**WORK INSTRUCTION**
Carry on the forum thread announcing Katy as a new moderator, starting after its last post.

**SOURCE PASSAGE**
—————
# New Moderator Announcement - Katy!



## Lorian

It's about time we had a female Mod.. 

Katy seems to have a lot of support from members and the existing Moderators so... welcome to the Mod team Katy.

:thumb:


----------



## Hera

Lorian said:


> It's about time we had a female Mod..
> 
> Katy seems to have a lot of support from members and the existing Moderators so... welcome to the Mod team Katy.
> 
> :thumb:


Ooo, I feel honoured 

Thank you


----------



## m575

admin assistant AND a mod. wow katy you've been doing something right lately with Lorian :lol:

edit: congrats by the way


----------



## Hera

Just saw the 'mod' sign under my name in the above post and it shocked me! :laugh: I'm not used to seeing that.

I'd like to say that although I am not a bodybuilder I hope that I can positively contribute to maintaining balance on the board and respond in a fair manner.


----------



## Hera

m575 said:


> admin assistant AND a mod. wow katy you've been doing something right lately with Lorian :lol:
> 
> edit: congrats by the way


Ha ha..that made me laugh.


----------



## JANIKvonD

congrats! :beer: .....be prepaired for the mail bombs from Jpay


----------



## Redbeard85

Well done Katy :thumb: Congrats!!!


----------



## Greenspin

Congratulations Katy :thumbup1:

That red suits you


----------



## Conscript

Congrats Katy!! :bounce: :thumb: :bounce:


----------



## Wardy211436114751

That was a real quick promotion


----------



## Uriel

well thats broke the moderator mould completely, she's sexy, intelligent, tall, thoughtful and has balls pmsl.
—————
**DATA EXTRACT**
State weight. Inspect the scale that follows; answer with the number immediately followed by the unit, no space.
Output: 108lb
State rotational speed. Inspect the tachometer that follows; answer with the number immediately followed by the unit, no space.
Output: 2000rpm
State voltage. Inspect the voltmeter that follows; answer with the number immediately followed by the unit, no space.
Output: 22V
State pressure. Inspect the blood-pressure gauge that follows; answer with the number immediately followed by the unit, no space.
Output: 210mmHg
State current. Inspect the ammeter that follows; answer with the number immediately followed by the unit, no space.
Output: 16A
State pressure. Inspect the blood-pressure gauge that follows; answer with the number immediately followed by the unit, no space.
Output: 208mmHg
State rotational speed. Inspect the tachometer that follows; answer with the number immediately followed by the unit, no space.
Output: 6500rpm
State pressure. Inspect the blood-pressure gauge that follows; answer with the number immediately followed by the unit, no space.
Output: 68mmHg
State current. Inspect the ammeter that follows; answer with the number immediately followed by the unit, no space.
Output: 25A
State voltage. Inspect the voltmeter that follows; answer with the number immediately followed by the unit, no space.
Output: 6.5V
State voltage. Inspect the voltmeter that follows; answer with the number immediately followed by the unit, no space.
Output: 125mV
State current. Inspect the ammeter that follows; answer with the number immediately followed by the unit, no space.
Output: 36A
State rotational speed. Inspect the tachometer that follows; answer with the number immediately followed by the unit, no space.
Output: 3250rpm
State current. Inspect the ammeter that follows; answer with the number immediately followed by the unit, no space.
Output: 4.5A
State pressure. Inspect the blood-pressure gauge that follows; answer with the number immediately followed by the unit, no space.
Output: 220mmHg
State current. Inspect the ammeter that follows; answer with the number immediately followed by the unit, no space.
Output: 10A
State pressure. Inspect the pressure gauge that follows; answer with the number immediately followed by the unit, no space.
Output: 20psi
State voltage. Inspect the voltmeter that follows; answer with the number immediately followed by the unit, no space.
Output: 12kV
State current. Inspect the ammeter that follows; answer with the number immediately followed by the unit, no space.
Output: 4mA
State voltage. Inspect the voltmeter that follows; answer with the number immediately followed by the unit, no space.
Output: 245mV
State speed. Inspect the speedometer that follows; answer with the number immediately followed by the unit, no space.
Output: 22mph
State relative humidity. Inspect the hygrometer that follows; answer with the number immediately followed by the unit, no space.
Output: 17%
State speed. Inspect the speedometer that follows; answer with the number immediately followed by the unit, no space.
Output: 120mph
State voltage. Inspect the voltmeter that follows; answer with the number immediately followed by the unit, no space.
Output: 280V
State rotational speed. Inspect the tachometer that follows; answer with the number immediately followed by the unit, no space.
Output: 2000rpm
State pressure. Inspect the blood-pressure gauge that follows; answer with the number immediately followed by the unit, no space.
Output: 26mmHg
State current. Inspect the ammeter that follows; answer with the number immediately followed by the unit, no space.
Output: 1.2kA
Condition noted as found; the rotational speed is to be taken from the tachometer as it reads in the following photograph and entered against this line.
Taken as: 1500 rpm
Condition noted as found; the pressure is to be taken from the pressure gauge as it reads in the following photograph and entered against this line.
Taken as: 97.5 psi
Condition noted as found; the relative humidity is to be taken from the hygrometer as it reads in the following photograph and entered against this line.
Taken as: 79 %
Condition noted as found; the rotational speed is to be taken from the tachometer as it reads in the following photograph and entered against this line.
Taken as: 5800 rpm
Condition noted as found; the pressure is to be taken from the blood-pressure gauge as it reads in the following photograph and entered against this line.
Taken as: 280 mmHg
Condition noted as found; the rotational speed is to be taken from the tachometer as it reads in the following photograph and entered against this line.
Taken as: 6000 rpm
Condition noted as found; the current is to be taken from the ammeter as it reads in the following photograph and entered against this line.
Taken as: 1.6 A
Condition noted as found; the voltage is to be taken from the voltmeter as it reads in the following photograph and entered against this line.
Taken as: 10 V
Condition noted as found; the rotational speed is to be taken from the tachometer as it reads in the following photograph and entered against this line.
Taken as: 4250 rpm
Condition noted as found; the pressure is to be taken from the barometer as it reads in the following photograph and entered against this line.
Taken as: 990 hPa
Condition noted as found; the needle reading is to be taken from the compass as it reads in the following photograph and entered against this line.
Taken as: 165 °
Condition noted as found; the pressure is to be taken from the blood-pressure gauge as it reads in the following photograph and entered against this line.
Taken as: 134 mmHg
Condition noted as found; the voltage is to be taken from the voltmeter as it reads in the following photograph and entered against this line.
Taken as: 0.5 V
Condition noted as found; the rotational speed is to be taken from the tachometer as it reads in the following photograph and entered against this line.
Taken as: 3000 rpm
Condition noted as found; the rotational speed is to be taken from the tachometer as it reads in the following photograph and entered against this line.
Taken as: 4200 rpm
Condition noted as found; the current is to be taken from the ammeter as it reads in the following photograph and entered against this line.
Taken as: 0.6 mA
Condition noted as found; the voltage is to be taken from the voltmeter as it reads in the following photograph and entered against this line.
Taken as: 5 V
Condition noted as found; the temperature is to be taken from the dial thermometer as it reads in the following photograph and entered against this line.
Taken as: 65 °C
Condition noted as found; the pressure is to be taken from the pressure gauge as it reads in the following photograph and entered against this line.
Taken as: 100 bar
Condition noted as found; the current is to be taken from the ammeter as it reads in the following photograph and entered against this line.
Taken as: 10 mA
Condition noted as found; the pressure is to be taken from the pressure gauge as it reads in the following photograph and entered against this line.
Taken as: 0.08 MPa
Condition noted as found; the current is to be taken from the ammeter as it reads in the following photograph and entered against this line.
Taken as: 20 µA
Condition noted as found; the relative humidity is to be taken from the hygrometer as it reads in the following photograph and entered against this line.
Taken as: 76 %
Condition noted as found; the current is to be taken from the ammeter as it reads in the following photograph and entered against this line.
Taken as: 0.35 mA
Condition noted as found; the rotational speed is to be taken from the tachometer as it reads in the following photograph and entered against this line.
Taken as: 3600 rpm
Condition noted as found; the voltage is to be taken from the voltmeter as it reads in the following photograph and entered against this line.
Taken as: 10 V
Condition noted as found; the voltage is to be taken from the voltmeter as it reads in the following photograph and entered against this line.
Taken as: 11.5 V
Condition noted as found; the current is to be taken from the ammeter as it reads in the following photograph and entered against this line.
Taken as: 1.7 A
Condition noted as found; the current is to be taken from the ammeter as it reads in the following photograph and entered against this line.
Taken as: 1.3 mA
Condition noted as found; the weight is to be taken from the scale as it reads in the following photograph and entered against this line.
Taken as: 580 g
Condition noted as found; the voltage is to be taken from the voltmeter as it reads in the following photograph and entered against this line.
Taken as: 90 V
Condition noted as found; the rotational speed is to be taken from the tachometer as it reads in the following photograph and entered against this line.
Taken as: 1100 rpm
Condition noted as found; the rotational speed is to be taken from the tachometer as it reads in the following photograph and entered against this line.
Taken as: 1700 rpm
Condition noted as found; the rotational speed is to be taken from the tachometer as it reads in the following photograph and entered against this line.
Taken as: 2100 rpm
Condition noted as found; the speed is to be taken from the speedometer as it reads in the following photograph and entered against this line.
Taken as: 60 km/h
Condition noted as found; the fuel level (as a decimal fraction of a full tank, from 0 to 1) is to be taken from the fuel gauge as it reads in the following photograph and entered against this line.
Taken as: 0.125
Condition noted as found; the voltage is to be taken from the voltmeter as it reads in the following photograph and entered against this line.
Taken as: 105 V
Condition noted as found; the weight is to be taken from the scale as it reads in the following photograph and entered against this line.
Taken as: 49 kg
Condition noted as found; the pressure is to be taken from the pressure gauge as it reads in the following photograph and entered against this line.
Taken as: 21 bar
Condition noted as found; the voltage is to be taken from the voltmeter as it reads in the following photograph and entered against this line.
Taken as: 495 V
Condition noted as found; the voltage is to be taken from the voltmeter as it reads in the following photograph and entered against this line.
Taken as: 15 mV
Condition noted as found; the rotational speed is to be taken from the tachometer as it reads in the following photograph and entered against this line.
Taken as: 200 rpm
—————
**TASK ANSWER**
well done babe


----------



## Ste7n

congrats Katy, maybe get some celebratory bikini style photos done with a moderator banner drapped round, like Miss World style.. :wink:


----------



## The Ultimate Warrior

JANIKvonD said:


> congrats! :beer: .....be prepaired for the mail bombs from Jpay


Your damn right! As its nearing christmas it should be easy to slip one in.

I guess I'm gonna have to start hating Katy aswell now!


----------



## Magic Torch

Welcome to the party


----------



## Hera

Thanks guys


----------



## Uriel

tiny tom will now also have someone in the mod lounge to chat about make up etc lol


----------



## Diegouru

Congratulations Katy. Well deserved promotion!!!!!


----------



## s&amp;ccoach

Well done Katy, expect to see my name up there in lights soon.


----------



## DiggyV

Congrats Katy - well done you.

Good to have a lady to counterbalance the testosterone, a little at least. 

Cheers

Diggy


----------



## Ginger Ben

Congratulations, from what I've seen it's a well deserved promotion!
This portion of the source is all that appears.